» Задание: Продолжите текст о немецком пейзаже XIV–XVI веков, начав сразу после его последнего предложения.

» Фрагмент текста:
★ ★ ★ ★

Развитие Губера – пейзажиста шло от зарисовок с натуры к ее преображению, к различным вариантам лирического и панорамного, грандиозного пейзажа, полного возвышенной фантазии, пафоса и натиска форм. Чистых пейзажей он создал больше, чем любой из мастеров той эпохи. Природа была для Губера важнее, чем человек, и идея макрокосма получила в его творчестве всеохватывающее образное выражение.

§ 5. Малые мастера Дунайской школы. Среди художников круга В. Губера и А. Альтдорфера наиболее значительны Мастер Истории, Э. Альтдорфер, Г. Пруккендорфер, Мастер Иоанна на Патмосе, Г. Вертингер, А. Хиршфогель и Г. Лаутензак, а также швейцарские художники У. Граф, Г. Лёй и Н. Мануэль Дойч. Многие работы малых мастеров созданы под влиянием Кранаха, Альтдорфера и Губера, иногда стилистика дунайского искусства оказывается «форсированной» (рисунок Э. Альтдорфера «Большая ель», ок. 1530, Копенгаген, Художественный музей). Оригинально творчество швейцарских художников. Их отношению к действительности присуща острая наблюдательность, но также тяга к необычному, фантазия и гротеск. А. Хиршфогель испытал значительное влияние В. Губера, но обладал, как и Дюрер, естественнонаучным подходом к задачам искусства. В пейзажных офортах он тяготеет к точной передаче видов конкретной местности, в чем является предшественником М. Мериана. Последний представитель Дунайской школы Г. Лаутензак также находился под влиянием Губера и работал в технике офорта. Его пейзажи наполнены множеством деталей, трактованных в духе орнаментальной изобразительности, близки по построению к мировым пейзажам и сочетают черты идеального пейзажа с несколько барочной патетикой. В последних офортах Лаутензака заметно сходство с печатной графикой мастерской И. Кока (Нидерланды). Это означало конец «дунайского стиля» и немецкого Возрождения в целом.


Заключение


Развитие немецкого пейзажа XIV – XVI вв. и его выделение в самостоятельный жанр искусства связано с переходом от средневековой картины мира к ренессансной. Оно выражало существенные изменения в миропонимании и сопровождалось новаторскими завоеваниями в области художественной формы. Диапазон содержательных и формальных исканий художников был весьма широким: рождались новые мотивы, менялась иконография, изменялось соотношение фигур и ландшафта, пространственные построения и колорит. Это прослеживается на огромном фактическом материале от религиозных картин начала XIV века до поздних рисунков Губера и офортов Лаутензака. Апогеем этих процессов стало рождение пейзажа как самостоятельного жанра на рубеже XV – XVI вв., (акварели и рисунки Дюрера, рисунки Губера, офорты, рисунки и картины А. Альтдорфера).

★ ★ ★ ★

» Данные:
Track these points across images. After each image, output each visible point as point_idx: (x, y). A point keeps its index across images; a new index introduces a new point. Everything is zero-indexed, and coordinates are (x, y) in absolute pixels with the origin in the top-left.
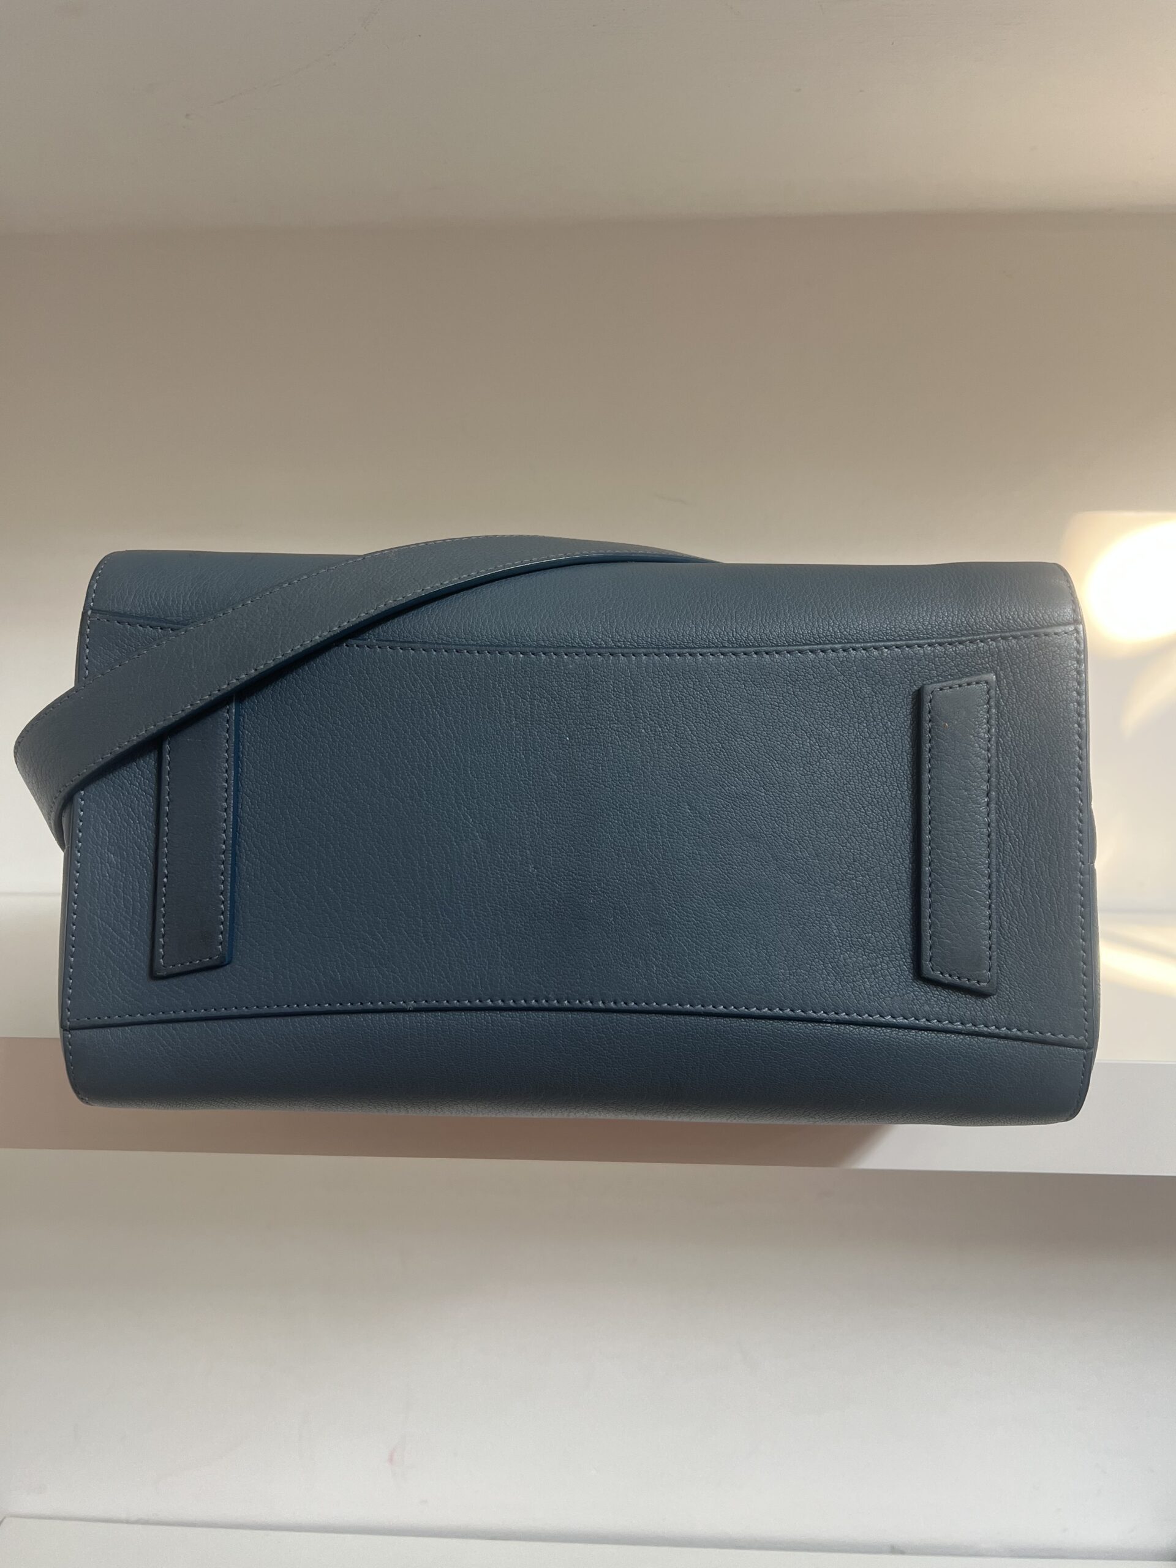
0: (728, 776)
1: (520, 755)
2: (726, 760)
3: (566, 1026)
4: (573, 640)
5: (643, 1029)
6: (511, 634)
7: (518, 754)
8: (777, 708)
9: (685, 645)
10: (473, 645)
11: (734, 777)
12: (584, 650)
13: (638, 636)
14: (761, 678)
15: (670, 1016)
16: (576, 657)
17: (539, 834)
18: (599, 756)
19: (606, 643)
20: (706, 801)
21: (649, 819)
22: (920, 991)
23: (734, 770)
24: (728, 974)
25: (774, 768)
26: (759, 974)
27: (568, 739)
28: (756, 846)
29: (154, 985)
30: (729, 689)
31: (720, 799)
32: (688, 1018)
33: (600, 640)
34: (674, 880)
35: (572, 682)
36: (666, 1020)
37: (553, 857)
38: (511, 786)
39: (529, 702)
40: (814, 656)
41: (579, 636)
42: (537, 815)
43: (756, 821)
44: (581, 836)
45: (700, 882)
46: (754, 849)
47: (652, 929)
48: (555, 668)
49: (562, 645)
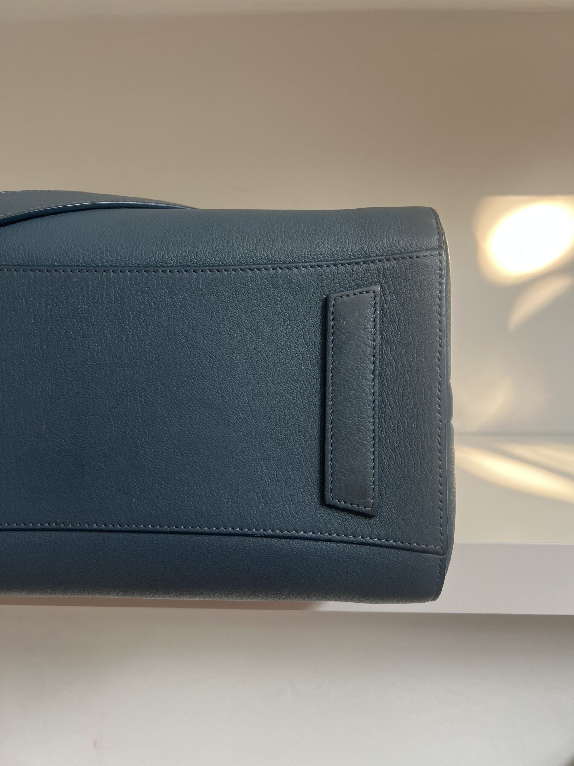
0: (189, 360)
1: (37, 345)
2: (189, 348)
3: (71, 541)
4: (78, 261)
5: (126, 543)
6: (33, 257)
7: (35, 344)
8: (225, 311)
9: (159, 265)
10: (5, 265)
11: (194, 361)
12: (84, 268)
13: (125, 258)
14: (214, 289)
15: (146, 534)
16: (79, 273)
17: (50, 403)
18: (95, 345)
19: (101, 263)
20: (173, 379)
21: (131, 391)
22: (324, 513)
23: (194, 356)
24: (187, 504)
25: (223, 354)
26: (209, 503)
27: (72, 333)
28: (210, 411)
30: (191, 296)
31: (184, 376)
32: (159, 535)
33: (97, 261)
34: (149, 436)
35: (75, 291)
36: (143, 537)
37: (60, 420)
38: (30, 368)
39: (44, 306)
40: (252, 273)
41: (82, 258)
42: (49, 389)
43: (209, 392)
44: (81, 404)
45: (168, 437)
46: (208, 413)
47: (132, 471)
48: (63, 281)
49: (70, 264)
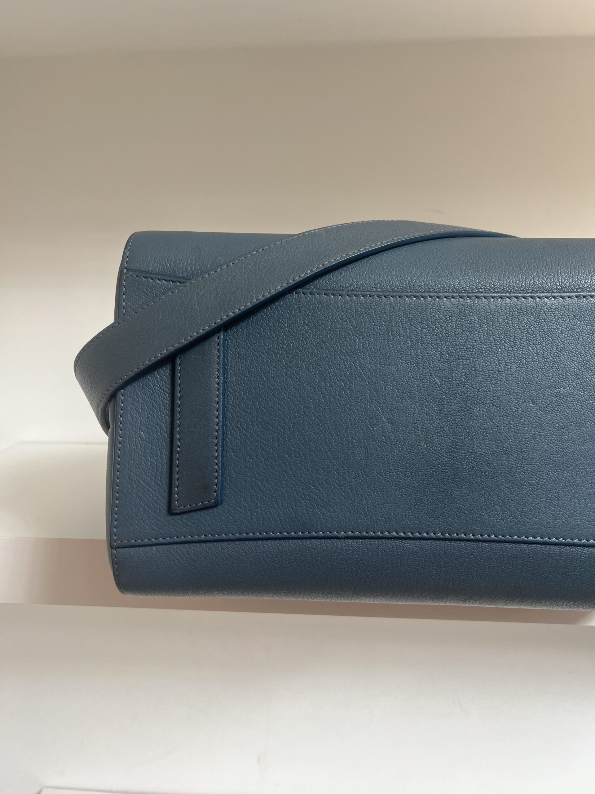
0: (558, 381)
1: (414, 366)
2: (557, 370)
3: (447, 550)
4: (449, 287)
5: (499, 552)
6: (406, 284)
7: (413, 366)
8: (591, 334)
9: (526, 291)
10: (380, 292)
11: (562, 382)
12: (458, 295)
13: (494, 285)
14: (581, 314)
15: (518, 544)
16: (453, 299)
17: (427, 420)
18: (469, 367)
19: (472, 290)
20: (544, 398)
21: (504, 410)
23: (562, 377)
24: (558, 517)
25: (590, 376)
26: (580, 517)
27: (447, 355)
28: (578, 429)
29: (171, 519)
30: (559, 321)
31: (553, 397)
32: (530, 546)
33: (467, 288)
34: (522, 453)
35: (450, 316)
36: (515, 547)
37: (438, 436)
38: (408, 388)
39: (420, 330)
41: (454, 285)
42: (426, 408)
43: (578, 412)
44: (457, 422)
45: (539, 454)
46: (577, 431)
47: (506, 486)
48: (438, 307)
49: (442, 291)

★ ★ ★ ★

» Результат:
Немецкий пейзаж зародился в XIV в. и получил развитие в первой трети XV в., в эпоху интернациональной готики («мягкого стиля»): усилилась роль натурных наблюдений, наметился переход от символического пейзажа, сакрального образа мира к пониманию пейзажа как образа природы. Однако обе тенденции существовали параллельно. В рамках традиции «пейзаж как образ мира» в XV в. возникает универсальный пейзаж с интенциями развития в мировой и космический пейзаж. В этом проявлялось стремление к отображению varietá – ренессансного представления о бесконечном многообразии мира. Вторая тенденция – «пейзаж как образ природы» – выражалась в конкретизации пространственных и временных характеристик образа, в переходе от сакрального хронотопа к профанному. Возникают ранние топографические и квазитопографические пейзажи (К. Витц, Мастер Домашней книги, М. Шонгауэр, Ф. Пахер, Э. Ройвих, М. Вольгемут). Постепенное уравнивание значения реальной действительности и сакрального события происходило на фоне связей художественного творчества с различными факторами духовной жизни: мистикой, античной литературой, пантеизмом (в скрытой форме), Devotio moderna, народной фантастикой и эсхатологией.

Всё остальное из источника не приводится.